- EXERCISE INSTRUCTIONS
Report each line of the records below that contains the word "Rendered", reproducing every such line in full.

- RAW RECORDS
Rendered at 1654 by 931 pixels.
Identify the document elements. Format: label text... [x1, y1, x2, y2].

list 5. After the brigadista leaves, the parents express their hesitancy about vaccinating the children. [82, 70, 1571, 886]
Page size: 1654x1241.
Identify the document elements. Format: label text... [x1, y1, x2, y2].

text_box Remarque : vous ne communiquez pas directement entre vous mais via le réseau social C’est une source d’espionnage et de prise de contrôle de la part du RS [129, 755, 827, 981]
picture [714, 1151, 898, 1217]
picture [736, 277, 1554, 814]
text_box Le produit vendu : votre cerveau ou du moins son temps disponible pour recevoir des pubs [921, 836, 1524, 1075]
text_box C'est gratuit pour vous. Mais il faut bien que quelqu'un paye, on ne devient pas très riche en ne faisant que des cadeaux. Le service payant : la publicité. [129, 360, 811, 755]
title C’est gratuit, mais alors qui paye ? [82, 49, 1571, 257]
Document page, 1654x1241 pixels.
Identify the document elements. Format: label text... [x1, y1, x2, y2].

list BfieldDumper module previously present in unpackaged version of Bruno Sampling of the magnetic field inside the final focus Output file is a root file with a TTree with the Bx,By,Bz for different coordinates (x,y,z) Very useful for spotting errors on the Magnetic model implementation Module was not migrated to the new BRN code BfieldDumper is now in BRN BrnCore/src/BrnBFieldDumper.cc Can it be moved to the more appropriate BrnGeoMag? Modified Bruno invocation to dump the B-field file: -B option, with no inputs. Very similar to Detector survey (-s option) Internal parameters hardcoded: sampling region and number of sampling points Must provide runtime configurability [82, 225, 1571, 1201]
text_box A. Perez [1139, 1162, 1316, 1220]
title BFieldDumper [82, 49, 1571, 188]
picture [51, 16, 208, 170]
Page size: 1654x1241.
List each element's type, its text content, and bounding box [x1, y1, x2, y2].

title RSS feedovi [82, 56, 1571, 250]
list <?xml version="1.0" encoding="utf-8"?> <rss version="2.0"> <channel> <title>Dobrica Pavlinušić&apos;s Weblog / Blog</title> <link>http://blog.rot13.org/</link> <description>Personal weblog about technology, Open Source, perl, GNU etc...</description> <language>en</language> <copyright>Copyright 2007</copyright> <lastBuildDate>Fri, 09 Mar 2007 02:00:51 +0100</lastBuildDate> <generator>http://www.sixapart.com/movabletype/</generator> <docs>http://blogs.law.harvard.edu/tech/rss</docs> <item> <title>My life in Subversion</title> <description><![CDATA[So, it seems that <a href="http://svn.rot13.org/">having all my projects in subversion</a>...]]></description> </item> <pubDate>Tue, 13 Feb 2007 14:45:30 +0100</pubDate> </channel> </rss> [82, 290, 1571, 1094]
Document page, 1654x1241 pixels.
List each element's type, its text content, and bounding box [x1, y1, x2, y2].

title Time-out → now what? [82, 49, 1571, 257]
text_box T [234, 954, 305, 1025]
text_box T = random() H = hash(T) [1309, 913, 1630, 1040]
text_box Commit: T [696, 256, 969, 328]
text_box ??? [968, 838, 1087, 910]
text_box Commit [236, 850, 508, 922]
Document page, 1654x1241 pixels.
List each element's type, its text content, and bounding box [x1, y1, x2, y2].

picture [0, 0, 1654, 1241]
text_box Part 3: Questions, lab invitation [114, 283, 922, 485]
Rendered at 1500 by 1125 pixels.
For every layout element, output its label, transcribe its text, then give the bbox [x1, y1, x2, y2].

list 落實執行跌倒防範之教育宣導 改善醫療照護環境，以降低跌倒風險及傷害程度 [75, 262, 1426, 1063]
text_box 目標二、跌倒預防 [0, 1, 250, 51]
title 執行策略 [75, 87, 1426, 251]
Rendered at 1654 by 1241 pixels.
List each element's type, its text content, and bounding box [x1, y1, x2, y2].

- SOLUTION
Rendered at 1654 by 931 pixels.
Rendered at 1500 by 1125 pixels.
Rendered at 1654 by 1241 pixels.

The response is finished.